I am very new to pyro and want to implement a graphical model / HMM / Baysesian network that looks like this
and if possible later one which has an additional connection
where the orange color marks observed variables.
So far, I read the HMM tutorial, but the closest model there is the Dynamic Bayesian Network (model_4), which has 2 hidden states and 1 observation. In the case I want to implement, there is 1 discrete hidden state and 2 continious observable states.
Do I understand it correctly, that the number in to_event expresses causal ordering?
Can/Should I use parallel enumeration as discribed in this tutorial?
I am thankful for a point (e.g. code snippet) to start from.
Hi @famura, That looks like an interesting model, and very suitable for Pyro.
Do I understand it correctly, that the number in to_event expresses causal ordering?
No, rather .to_event() is a way to change how Pyro interpret’s the shape of a distribution. Pyro distributions (like PyTorch and Tensorflow distributions) split shape into batch_shape + event_shape, where things are iid over batch_shape but may have dependencies among event_shape. .to_event() tells pyro to treat sum number of batch dims as event dims even though they are iid. This is useful e.g. for producing a diagonal normal distribution.
Can/Should I use parallel enumeration …?
Yes you can use parallel enumeration. Your model should look something like
@config_enumerate
def model(s, a):
assert len(s) == len(a)
for t in pyro.markov(range(len(s))):
if t == 0: # initial step
pyro.sample("s_0", dist.Normal(s_init_fn(), 1), obs=s[t])
pyro.sample("a_0", dist.Normal(a_init_fn(), 1), obs=a[t])
rho = pyro.sample("rho_0",
dist.Categorical(rho_init_fn(s[t])))
else:
pyro.sample("s_{}".format(t),
dist.Normal(s_step_fn(s[t-1], rho[t-1], a[t-1]), 1), obs=s[t])

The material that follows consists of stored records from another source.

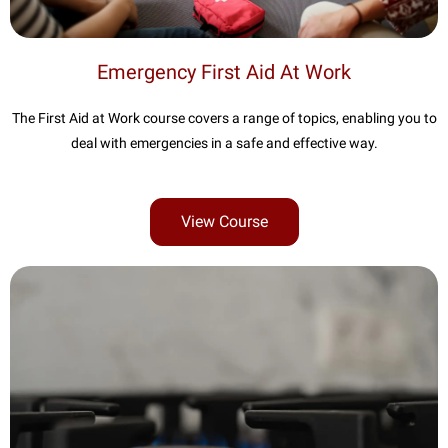
Emergency First Aid At Work
The First Aid at Work course covers a range of topics, enabling you to
deal with emergencies in a safe and effective way.
View Course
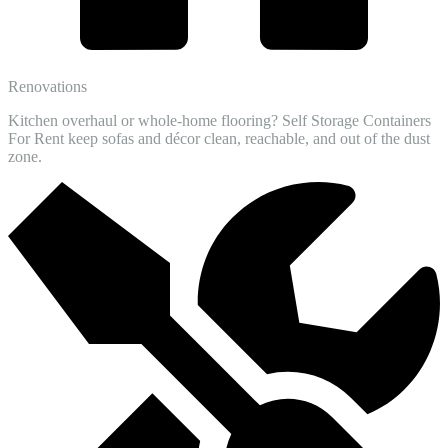
Renovations
Kitchen overhaul or whole-home flooring? Self Storage Containers
For Rent keep sofas and décor clean, reachable, and out of the dust
zone.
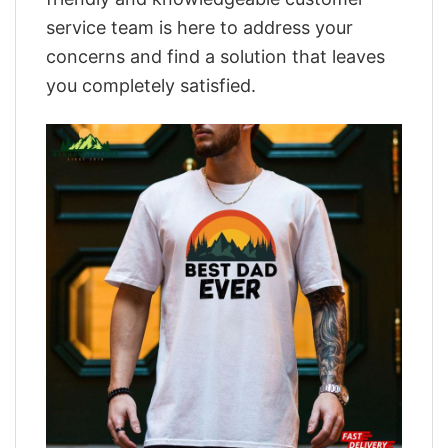
service team is here to address your
concerns and find a solution that leaves
you completely satisfied.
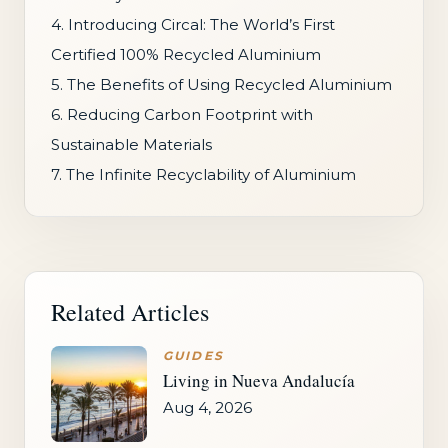
4. Introducing Circal: The World’s First
Certified 100% Recycled Aluminium
5. The Benefits of Using Recycled Aluminium
6. Reducing Carbon Footprint with
Sustainable Materials
7. The Infinite Recyclability of Aluminium
Related Articles
GUIDES
Living in Nueva Andalucía
Aug 4, 2026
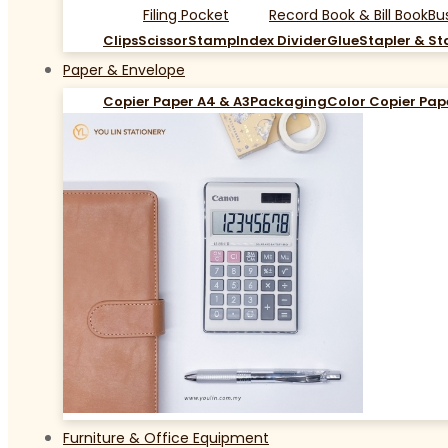
Filing Pocket
Record Book & Bill Book
Bu
Clips
Scissor
Stamp
Index Divider
Glue
Stapler & St
Paper & Envelope
Copier Paper A4 & A3
Packaging
Color Copier Pap
Furniture & Office Equipment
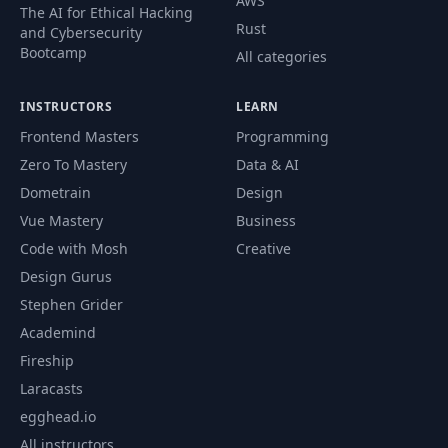
AWS
The AI for Ethical Hacking
Rust
and Cybersecurity
Bootcamp
All categories
INSTRUCTORS
LEARN
Frontend Masters
Programming
Zero To Mastery
Data & AI
Dometrain
Design
Vue Mastery
Business
Code with Mosh
Creative
Design Gurus
Stephen Grider
Academind
Fireship
Laracasts
egghead.io
All instructors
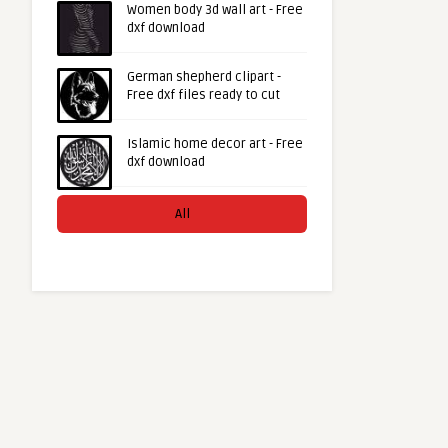
Women body 3d wall art - Free
dxf download
German shepherd clipart -
Free dxf files ready to cut
Islamic home decor art - Free
dxf download
All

pyro.sample("a_{}".format(t),
dist.Normal(a_step_fn(rho[t-1]), 1), obs=a[t])
rho = pyro.sample("rho_{}".format(t),
dist.Categorical(rho_step_fn(s[t], a[t])))

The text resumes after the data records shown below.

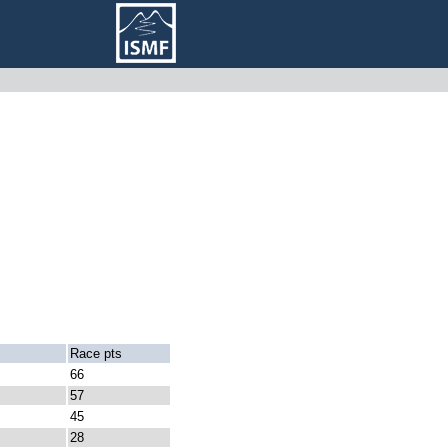
Race pts
66
57
45
28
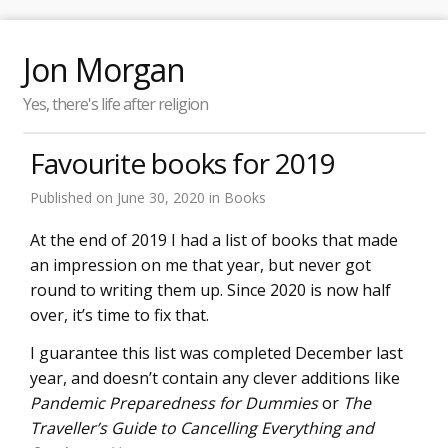
Jon Morgan
Yes, there's life after religion
Favourite books for 2019
Published on
June 30, 2020
in
Books
At the end of 2019 I had a list of books that made
an impression on me that year, but never got
round to writing them up. Since 2020 is now half
over, it’s time to fix that.
I guarantee this list was completed December last
year, and doesn’t contain any clever additions like
Pandemic Preparedness for Dummies
or
The
Traveller’s Guide to Cancelling Everything and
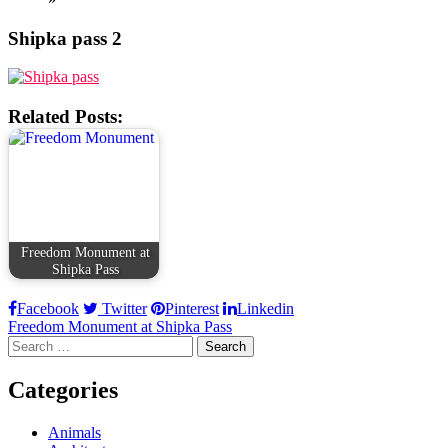
Shipka pass 2
Related Posts:
Freedom Monument at
Shipka Pass
Facebook
Twitter
Pinterest
Linkedin
Post
Freedom Monument at Shipka Pass
Search
navigation
for:
Categories
Animals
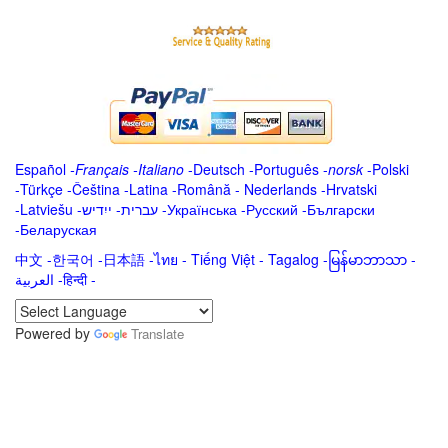
Español
-
Français
-
Italiano
-
Deutsch
-
Português
-
norsk
-
Polski
-
Türkçe
-
Čeština -
Latina
-
Română
-
Nederlands
-
Hrvatski
-
Latviešu
-
ייִדיש
-
עברית
-
Українська
-
Русский
-
Български
-
Беларуская
中文
-
한국어
-
日本語
-
ไทย
-
Tiếng Việt -
Tagalog
-
မြန်မာဘာသာ
-
العربية -हिन्दी -
Powered by
Translate
.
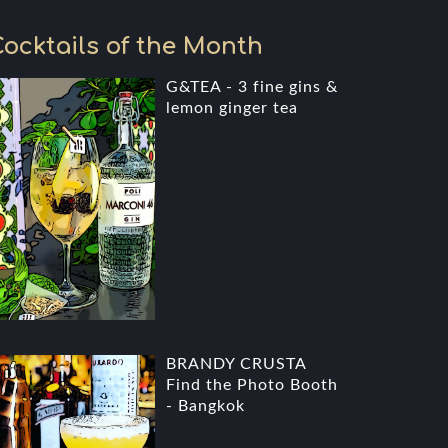
ocktails of the Month
G&TEA - 3 fine gins &
lemon ginger tea
BRANDY CRUSTA
Find the Photo Booth
- Bangkok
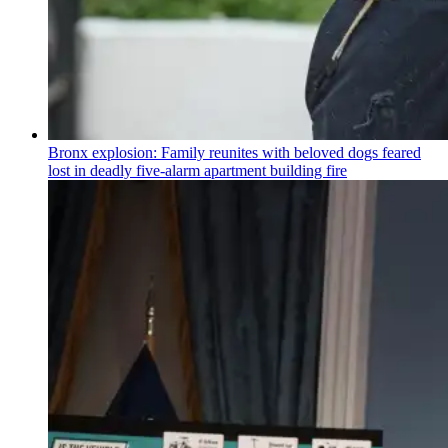
Bronx explosion: Family reunites with beloved dogs feared
lost in deadly five-alarm apartment building fire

You should be able to train using TraceEnum_ELBO and should be able to sample rho from the posterior or MAP estimate rho using infer_discrete.

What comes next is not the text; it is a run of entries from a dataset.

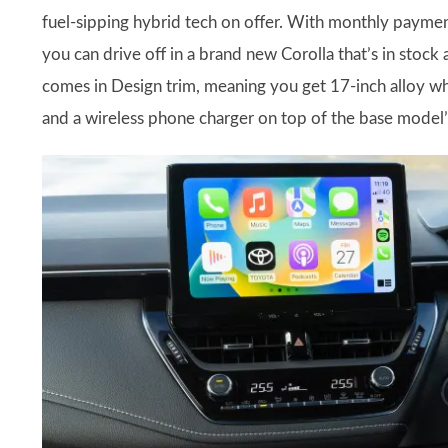
fuel-sipping hybrid tech on offer. With monthly paymen
you can drive off in a brand new Corolla that’s in stock
comes in Design trim, meaning you get 17-inch alloy whe
and a wireless phone charger on top of the base model’s 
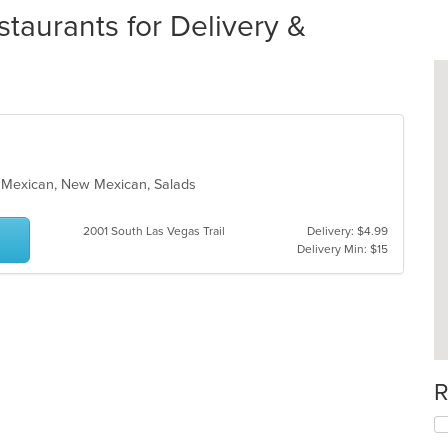
taurants for Delivery &
h, Mexican, New Mexican, Salads
2001 South Las Vegas Trail
Delivery: $4.99
Delivery Min: $15
R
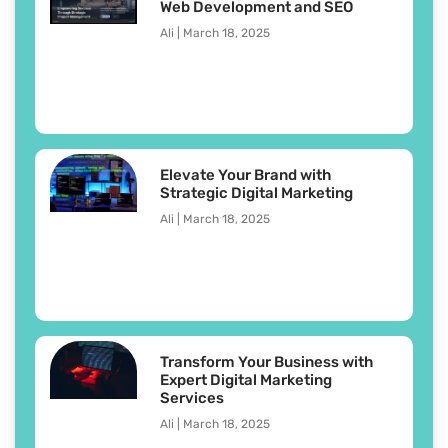
Web Development and SEO
Ali
March 18, 2025
Elevate Your Brand with
Strategic Digital Marketing
Ali
March 18, 2025
Transform Your Business with
Expert Digital Marketing
Services
Ali
March 18, 2025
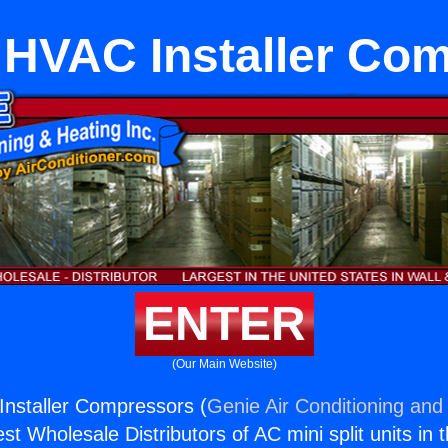
 HVAC Installer Co
ENTER
(Our Main Website)
nstaller Compressors (
Genie Air Conditioning and 
st Wholesale Distributors of AC mini split units in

Hi @famura, because all of your latent variables are discrete and you are using enumeration, you can use an empty guide:
def guide(s, a):
pass
In this case Stochastic Variational Inference becomes trivial, and you’ll really be doing deterministic first-order Baum-Welch learning. If you later want to make this a hierarchical model, you could include latent global continuous variables and use an AutoGuide to learn those variables.